• CONSIGNE: Rédigez la suite du texte ci-dessous sur les emplois de l'adverbe « déjà », en reprenant juste après sa dernière ligne.

• TEXTE À ÉTUDIER:
┄┄┄┄┄┄┄┄┄┄┄┄┄┄┄┄┄┄┄┄

3.1. Discontinuité faible

Seule est pris en compte p en tant que nouveau moment dans le discours ; dans le contexte gauche il n’y a pas de frayage de la survenue de p ; seul p validé est pris en compte comme moment distingué dans l’enchaînement discursif.

a. déjà à l’initiale
En position initiale, déjà introduit un nouveau moment dans la représentation d’un état de choses. Selon le contexte, ce nouveau moment marque :

  • une accélération du cours des événements : exemples (6) et (7) :

(6)

Les petites se mirent à rire et les vaches et le chien aussi. La Cornette était si en colère qu’elle tremblait des quatre pattes. Elle déclara d’une voix rageuse : « Je vais le dire ». Déjà elle se dirigeait vers la ferme, mais le chien se mit devant elle et l’avertit : « Si tu fais encore un pas, je te mange le mufle ». [Aymé, Marcel, Nouvelles complètes]

(7)

Le lendemain, et les jours suivants, il n’avait presque pas quitté le tombeau, assis sur la terre brûlante, enveloppé dans son manteau de laine, les yeux et la gorge brûlants de fièvre. Déjà le vent apportait la poussière sur la terre du tombeau, l’effaçait doucement. Ensuite, la fièvre avait envahi son corps, et il avait perdu conscience. [Le Clézio, Jean-Marie Gustave, Désert]

  • une forme de précocité : exemple (8) :

(8)

┄┄┄┄┄┄┄┄┄┄┄┄┄┄┄┄┄┄┄┄

• DONNÉES SOURCES:
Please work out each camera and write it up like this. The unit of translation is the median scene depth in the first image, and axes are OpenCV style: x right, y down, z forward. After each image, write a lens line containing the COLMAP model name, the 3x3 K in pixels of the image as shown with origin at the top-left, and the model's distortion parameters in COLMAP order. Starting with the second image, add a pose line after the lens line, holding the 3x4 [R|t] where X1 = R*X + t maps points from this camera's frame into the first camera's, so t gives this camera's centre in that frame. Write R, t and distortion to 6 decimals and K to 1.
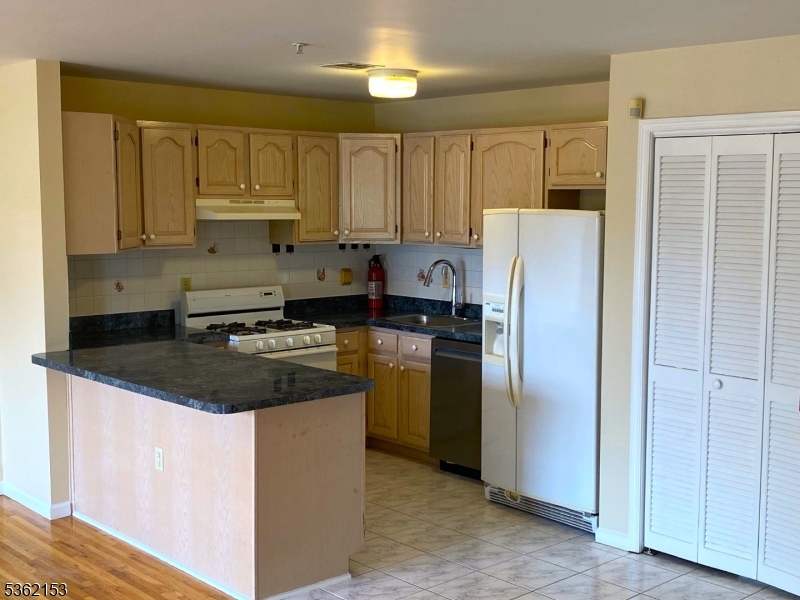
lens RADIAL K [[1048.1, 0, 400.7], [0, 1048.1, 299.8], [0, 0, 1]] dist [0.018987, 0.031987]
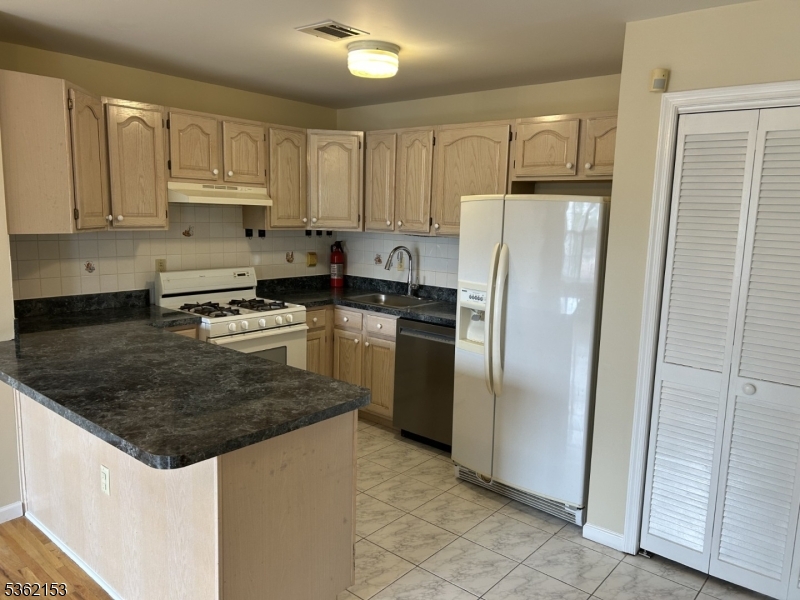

┄┄┄┄┄┄┄┄┄┄┄┄┄┄┄┄┄┄┄┄

• RÉPONSE:
Quinze ans et demi. Déjà je suis fardée. Je mets de la crème Tokalon, j’essaye de cacher les taches de rousseur que j’ai sur le haut des joues, sous les yeux. [Duras, Marguerite, L’Amant]

  • un contraste entre deux événements a priori dans un rapport de succession ; dans l’exemple (9), noter le contraste encore/déjà :

(9)

Au cours de la traversée de la mer du Nord, nous avons été un peu dérivés et nous sommes arrivés sur la côte hollandaise deux miles south of track sur un point très solidement défendu contre lequel on nous avait mis en garde. Nous étions encore loin en mer que déjà on tirait sur nous abondamment. [Mendès-France, Pierre, Œuvres complètes. 1. S’engager 1922-1943]

  • lorsqu’il est détaché, déjà confère à p une valeur argumentative supplémentaire :

(10)

Tout à coup les parents sursautèrent. On entendait comme le bruit d’un pas lourd, la vaisselle tremblait dans le buffet. Ah ! ça mais on marche dans la maison… On dirait même… Ce n’est rien dit Delphine. C’est le chat qui court après les souris dans le grenier. Déjà, cet après-midi il a fait le même bruit. [Aymé, Marcel, Nouvelles complètes]

b. incise, parenthèse, position finale
Dans les deux premiers cas, p portée de déjà fait partie d’une séquence plus large, en général une proposition ; il est à la fois intégré dans la proposition et distingué compte tenu de la sémantique de déjà.

  • comme incise dans un syntagme prépositionnel déjà confère un second statut discursif au syntagme ; la détermination qu’introduit le syntagme est présentée comme une forme d’anticipation :

(11)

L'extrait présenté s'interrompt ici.